Und davon solte das neue Projekt nicht kontaminiert werden? - Das ist aber nicht alles. Museumssammlungen, zum Beispiel solche der Humboldt-Universität, aber auch die völkerkundlichen Sammlungen in Dahlem, in das Schloss zu transferieren, ist schon auf einer ganz pragmatischen museologischen Ebene problematisch. Und schließlich: wie werden sich diese Sammlungen in die vorhandene museale Megastruktur der Museumsinsel eingliedern oder an sie anbinden? Und auf die Frage nach der Funktion der völkerkundlichen Sammlungen an diesem Ort, hat bisher über die genannten Gemeinplätze noch nicht im entferntesten jemand schlüssig Auskunft geben können.

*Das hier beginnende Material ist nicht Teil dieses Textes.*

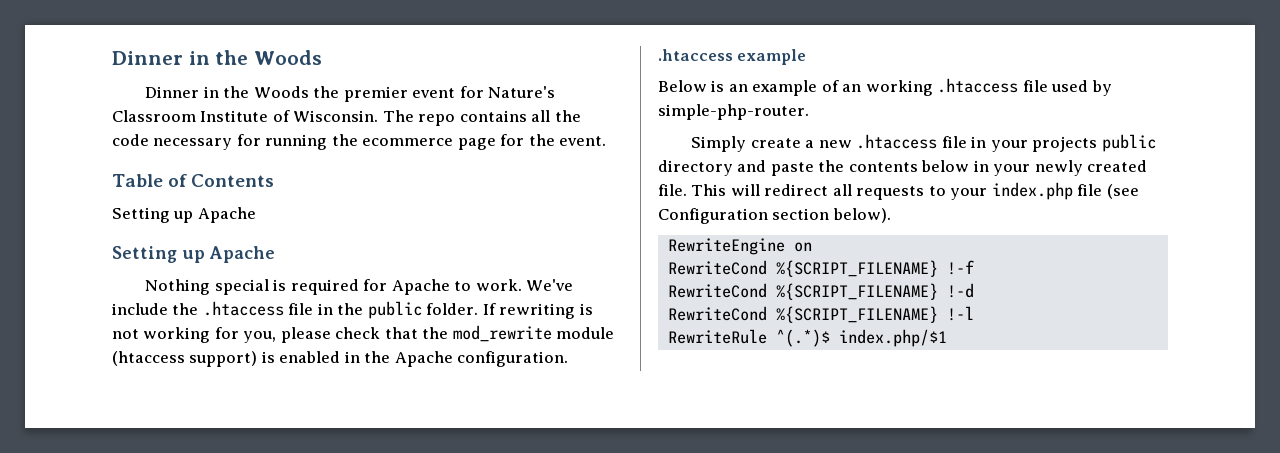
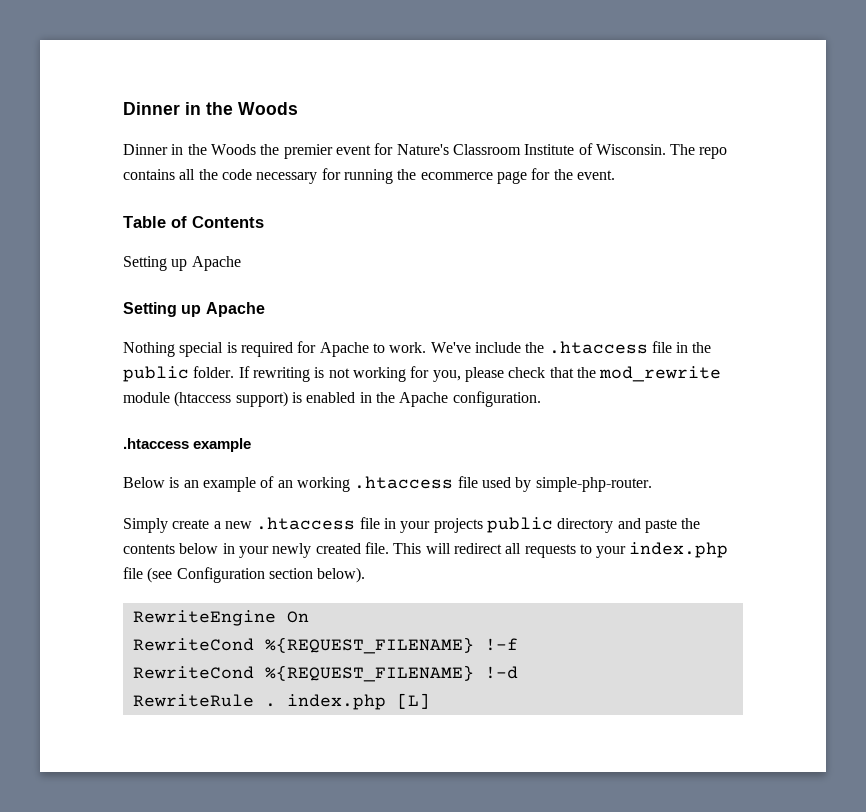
[793,242,812,252] [667,260,938,277] on // RewriteCond %{SCRIPT_FILENAME} -> [286,611,309,623] [132,637,474,654] On // RewriteCond %{REQUEST_FILENAME}
[775,283,938,300] %{SCRIPT_FILENAME} -> [264,665,474,682] %{REQUEST_FILENAME}
[667,306,974,323] [667,329,947,347] RewriteCond %{SCRIPT_FILENAME} !-l // RewriteRule ^(.*)$ index.php/$1 -> [132,693,430,710] RewriteRule . index.php [L]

Bahnerts Ingrimm ist also angesichts der langen Dauer der Debatten und ihrer Ergebnislosigkeit nicht zu Unrecht ziemlich heftig. "Wenn man festhält an der Vision, dass weiland als Wilde abgestempelte Andersdenker unter den Augen der Berlintouristen grübeln sollen, dann wäre für diesen modernen Kolonialzoo Christoph Schlingensief der perfekte Direktor. Und sonst? Ein 'Humboldt-Forum' mit Schaufenster der Akademien wäre eine Mischung aus interaktivem Schulfernsehen und permanentem Kirchentag."
Abbildungen: Berliner Schloß, historische Fotografie. Das Schloß als Kriegsruine. Abbruch des Palastes der Republik. Rekonstruiertes Schloß. 'Wunderkammer' der Ausstellung 'Anders zur Welt kommen'.